How many lines of the records below contain the word "positions"? Answer with the number alone.
===== SOURCE DATA =====
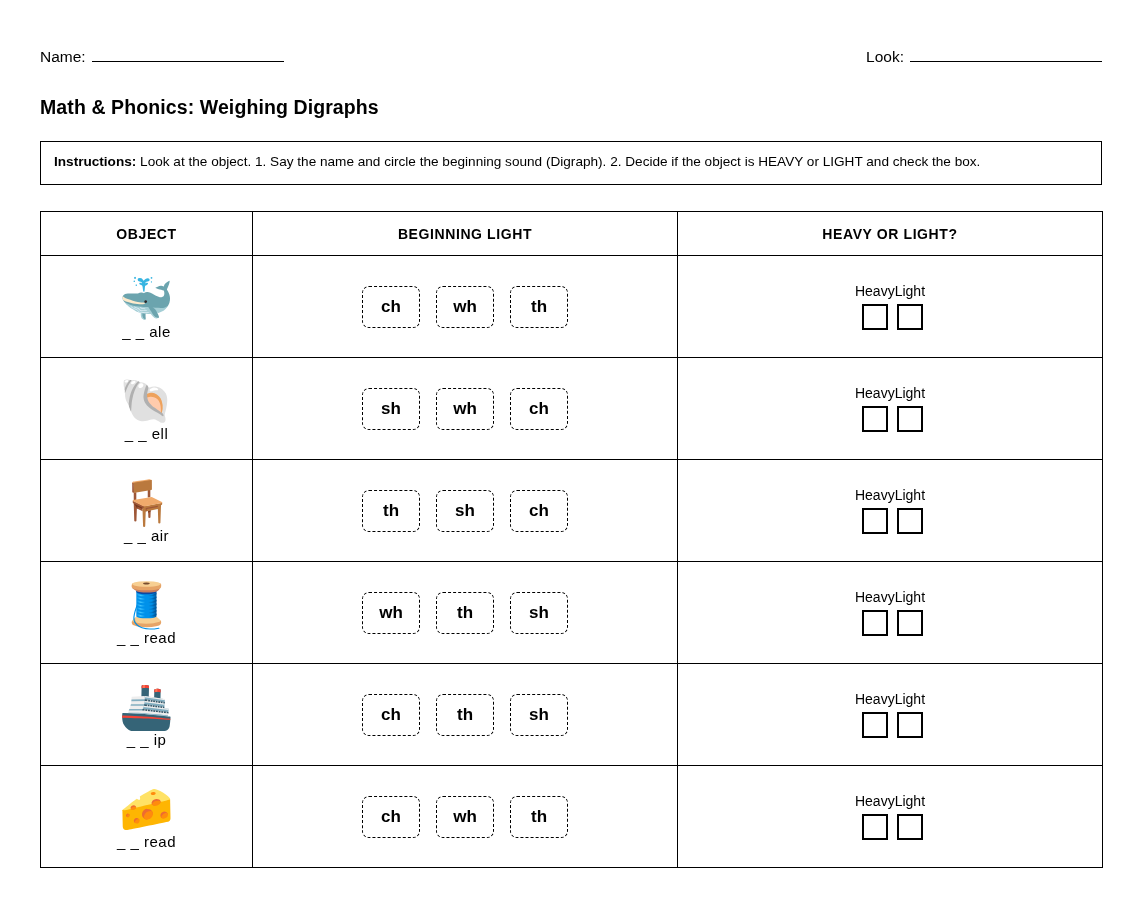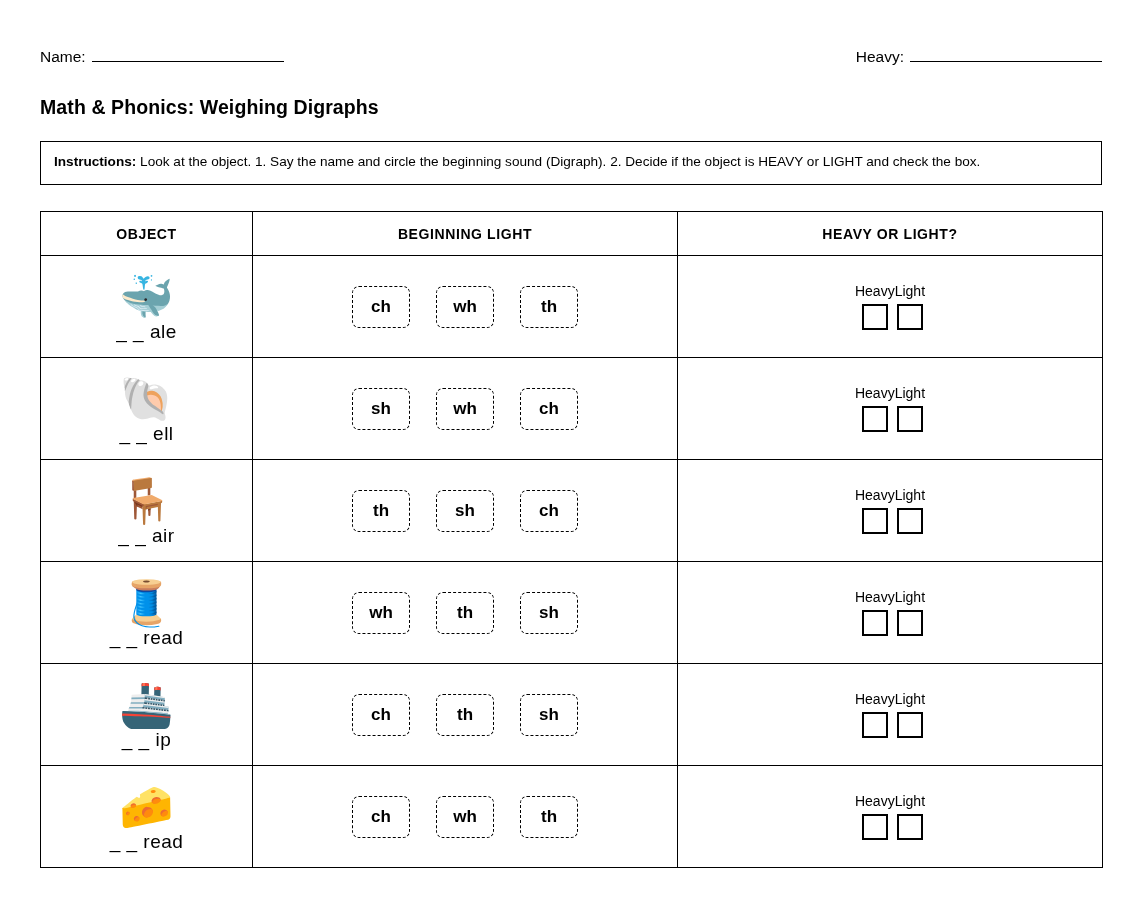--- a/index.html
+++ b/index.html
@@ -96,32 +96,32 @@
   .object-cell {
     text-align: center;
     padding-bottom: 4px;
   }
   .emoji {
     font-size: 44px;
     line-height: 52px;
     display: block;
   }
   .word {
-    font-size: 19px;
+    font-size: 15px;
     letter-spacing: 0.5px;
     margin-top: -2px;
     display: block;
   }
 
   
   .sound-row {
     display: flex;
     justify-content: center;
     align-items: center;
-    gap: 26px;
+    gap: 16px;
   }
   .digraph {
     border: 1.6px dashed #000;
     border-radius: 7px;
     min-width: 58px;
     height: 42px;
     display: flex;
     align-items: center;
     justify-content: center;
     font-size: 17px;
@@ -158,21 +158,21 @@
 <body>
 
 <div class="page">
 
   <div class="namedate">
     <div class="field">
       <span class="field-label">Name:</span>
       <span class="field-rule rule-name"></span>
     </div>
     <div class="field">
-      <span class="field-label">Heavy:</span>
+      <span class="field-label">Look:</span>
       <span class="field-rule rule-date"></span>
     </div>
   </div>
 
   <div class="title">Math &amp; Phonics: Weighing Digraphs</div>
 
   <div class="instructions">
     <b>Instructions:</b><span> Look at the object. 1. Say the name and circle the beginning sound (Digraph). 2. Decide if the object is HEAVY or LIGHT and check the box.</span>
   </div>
=====
===== SOURCE DATA =====
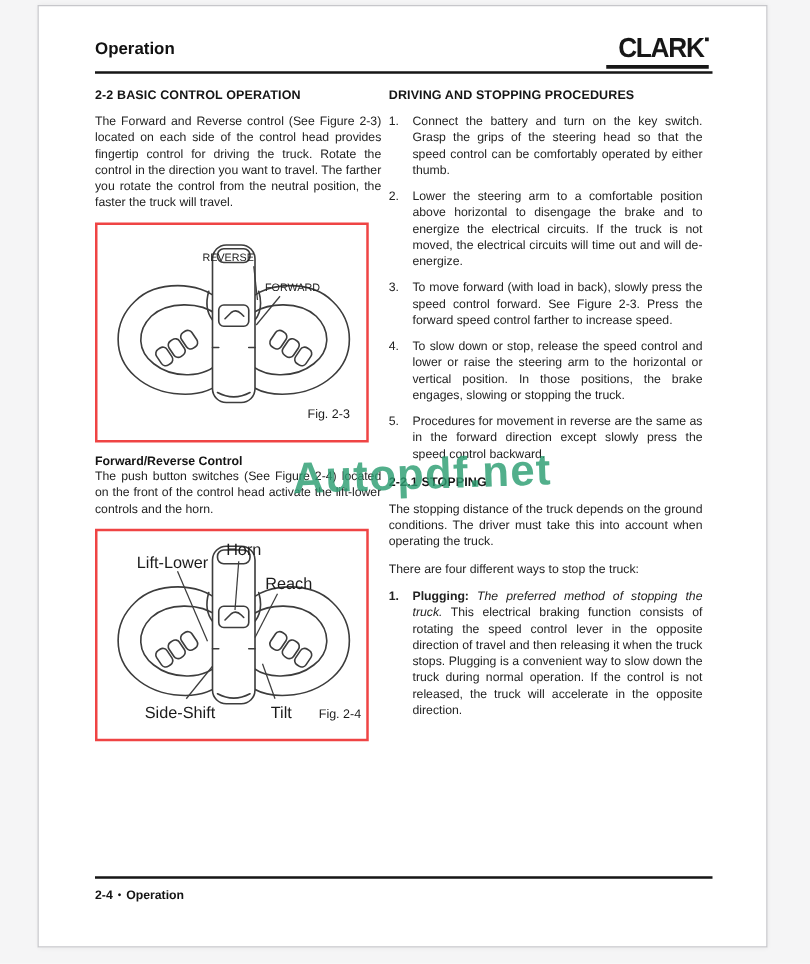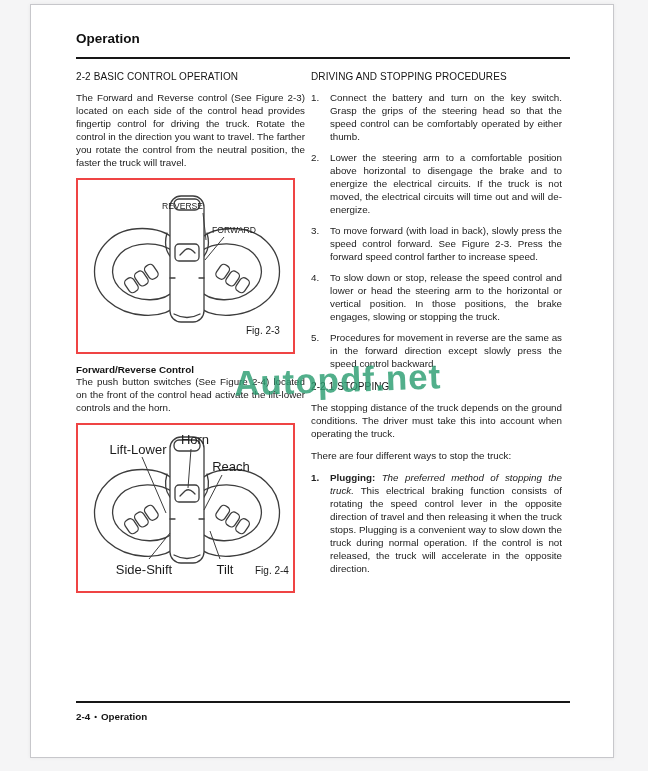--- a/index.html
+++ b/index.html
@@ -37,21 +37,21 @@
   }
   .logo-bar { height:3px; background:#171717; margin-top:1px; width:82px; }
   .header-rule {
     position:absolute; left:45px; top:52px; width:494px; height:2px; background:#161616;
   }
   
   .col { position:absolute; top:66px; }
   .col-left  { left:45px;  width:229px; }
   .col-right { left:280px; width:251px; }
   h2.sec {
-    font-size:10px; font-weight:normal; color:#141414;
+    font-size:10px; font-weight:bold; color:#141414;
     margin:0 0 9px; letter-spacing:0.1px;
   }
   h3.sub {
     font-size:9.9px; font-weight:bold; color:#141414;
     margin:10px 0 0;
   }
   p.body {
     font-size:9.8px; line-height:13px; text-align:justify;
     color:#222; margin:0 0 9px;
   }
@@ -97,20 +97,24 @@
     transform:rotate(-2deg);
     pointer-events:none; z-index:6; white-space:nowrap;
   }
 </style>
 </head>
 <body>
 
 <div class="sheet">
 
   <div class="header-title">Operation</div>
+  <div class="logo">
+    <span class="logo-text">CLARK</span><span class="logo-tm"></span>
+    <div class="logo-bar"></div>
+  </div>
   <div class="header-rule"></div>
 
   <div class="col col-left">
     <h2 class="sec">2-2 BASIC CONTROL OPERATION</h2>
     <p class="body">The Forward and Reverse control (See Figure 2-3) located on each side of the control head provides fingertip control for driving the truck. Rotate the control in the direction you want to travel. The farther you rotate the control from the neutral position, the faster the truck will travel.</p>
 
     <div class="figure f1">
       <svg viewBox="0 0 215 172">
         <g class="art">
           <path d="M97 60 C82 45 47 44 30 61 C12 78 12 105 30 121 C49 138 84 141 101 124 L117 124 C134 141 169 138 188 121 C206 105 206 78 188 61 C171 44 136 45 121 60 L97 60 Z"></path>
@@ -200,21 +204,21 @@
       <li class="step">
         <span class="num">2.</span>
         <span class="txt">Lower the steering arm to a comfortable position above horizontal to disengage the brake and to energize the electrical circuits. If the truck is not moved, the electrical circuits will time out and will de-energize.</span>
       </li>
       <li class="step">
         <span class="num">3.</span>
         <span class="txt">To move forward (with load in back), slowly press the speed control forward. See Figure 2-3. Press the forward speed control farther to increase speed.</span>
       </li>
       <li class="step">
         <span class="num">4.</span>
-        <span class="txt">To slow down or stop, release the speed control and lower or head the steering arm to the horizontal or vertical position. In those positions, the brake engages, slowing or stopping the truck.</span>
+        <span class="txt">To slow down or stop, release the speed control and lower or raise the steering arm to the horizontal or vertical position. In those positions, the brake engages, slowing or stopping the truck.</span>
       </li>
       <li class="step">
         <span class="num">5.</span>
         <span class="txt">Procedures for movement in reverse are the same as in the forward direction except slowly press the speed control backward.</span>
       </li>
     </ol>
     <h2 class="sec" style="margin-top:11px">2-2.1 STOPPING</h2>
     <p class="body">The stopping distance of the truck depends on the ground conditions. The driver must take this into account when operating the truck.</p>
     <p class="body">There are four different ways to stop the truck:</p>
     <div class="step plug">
=====
◆ ANSWER TO THE EXERCISE
2